Happy Fun Time

Wednesday, November 30, 2005

Mmm...Blue Cheese

I love it on burgers, but I hate it on salads.

The LA Times has a great article about new American variations of blue cheese. If you don't like this article, you're against America.

Simultaneously creamy, crumbly, sweet and salty, these new blues are anything but an acquired taste. They're sophisticated and nuanced but still accessible. You can eat them on a cracker or showcase them in recipes, and always you get unique flavor, mellow but sharp, with all the hallmarks of a superb Burgundy. They even seem to induce wine-speak, with aficionados finding hints of berries and caramel and hazelnuts in a single buttery bite.

Like all the great pungent, veiny cheeses, the new Americans go with everything you want to eat right now: pecans and pears, apples and walnuts, cranberries and bitter greens, grilled beef and roast pork, even pasta and polenta. The flavor, the texture and the creaminess harmonize with nearly every other brink-of-winter ingredient, and that's before you even get out the Port.

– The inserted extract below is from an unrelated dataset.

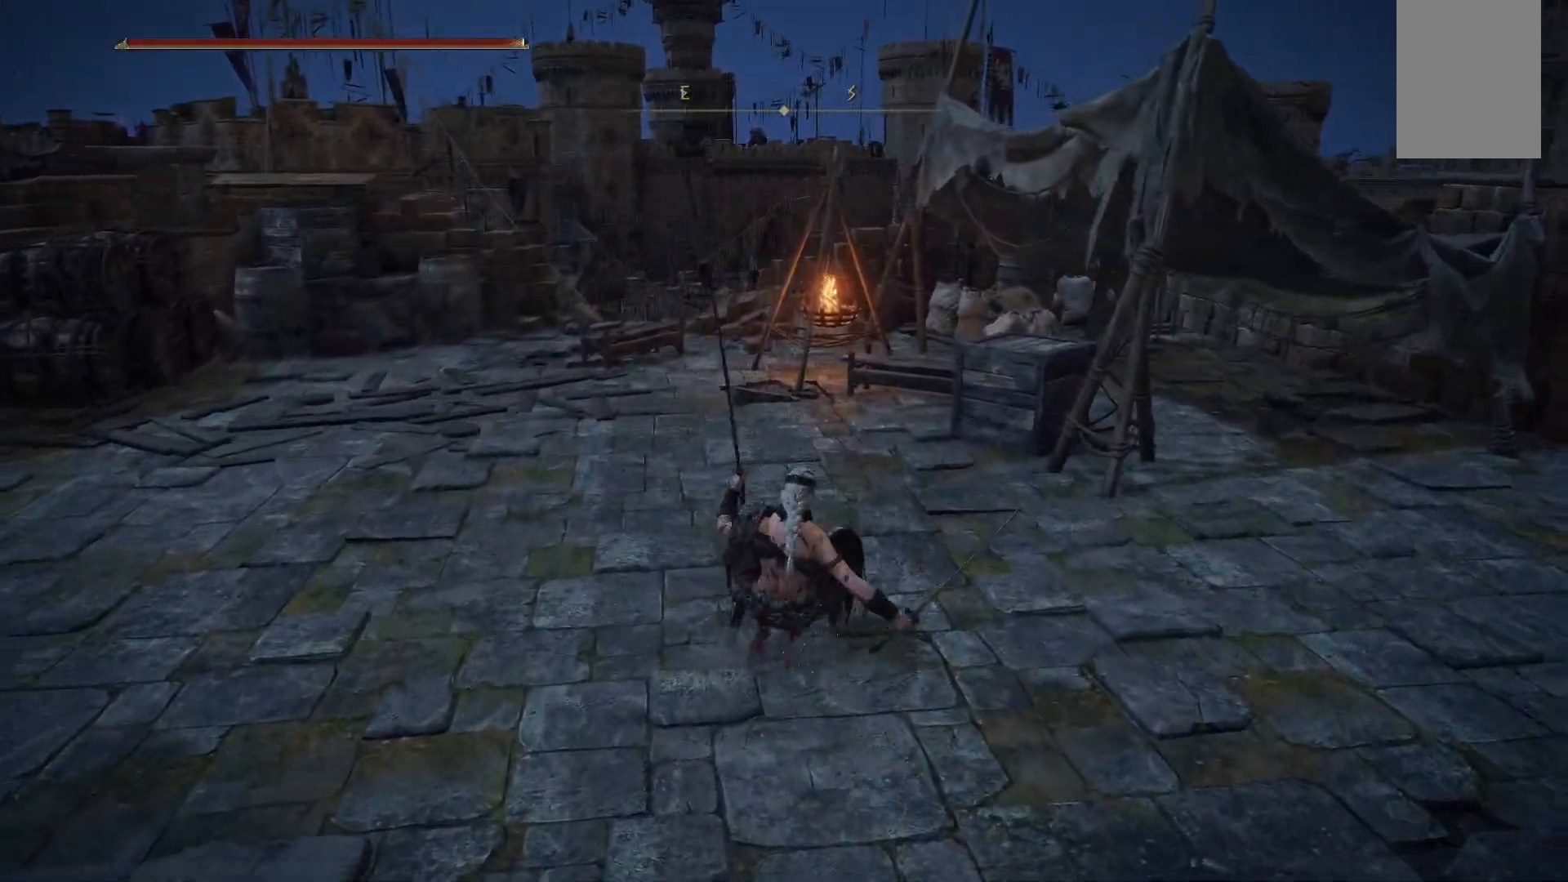
Gameplay with a controller (Xbox layout); each line is a JSON object with the inputs held at the frame after it. "events" lists button and stick changes between this image and that frame as [ms after this image, input, new state], when the widget could be followed in between. Not read: L3 R3.
{"buttons": [], "left_stick": "up", "right_stick": "down", "events": [[83, "B", "up"], [350, "right_stick", "down"]]}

A category of cheese essentially dominated for 64 years by Maytag Blue out of Iowa now includes variations from coast to coast: from California to New York and Massachusetts, with stopovers in Colorado and Louisiana and Vermont. Terroir is a pretentious word, but tasting these cheeses can give you a hint of how connected the Oregon grass the cows eat is to the Crater Lake blue you spread on a sliced baguette.